● Try it: In the records below, find the line that holds "de suporte interativo entre o CODU (Centro d". Restate it and every later line exactly, stopping at the end and skipping pictures.
Segment Start: Records to process
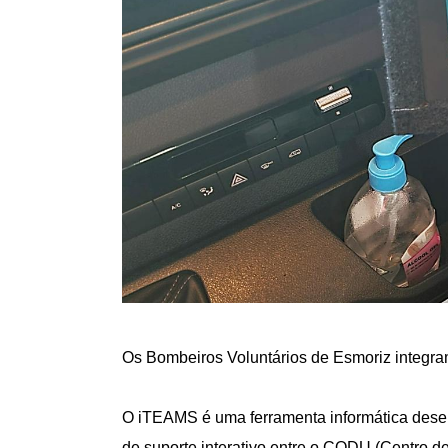
Os Bombeiros Voluntários de Esmoriz integra
O iTEAMS é uma ferramenta informática desen
de suporte interativo entre o CODU (Centro d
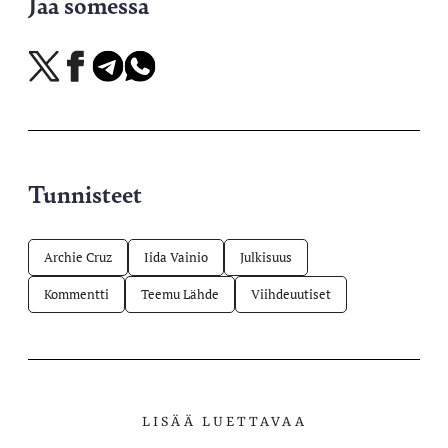
Jaa somessa
Jaa
Jaa
Jaa
Jaa
X-
Facebookissa
Telegramissa
WhatsAppissa
palvelussa
Tunnisteet
Archie Cruz
Iida Vainio
Julkisuus
Kommentti
Teemu Lähde
Viihdeuutiset
LISÄÄ LUETTAVAA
Segment End: Records to process
● Written reply:
de suporte interativo entre o CODU (Centro d
Jaa somessa
Jaa
Jaa
Jaa
Jaa
X-
Facebookissa
Telegramissa
WhatsAppissa
palvelussa
Tunnisteet
Archie Cruz
Iida Vainio
Julkisuus
Kommentti
Teemu Lähde
Viihdeuutiset
LISÄÄ LUETTAVAA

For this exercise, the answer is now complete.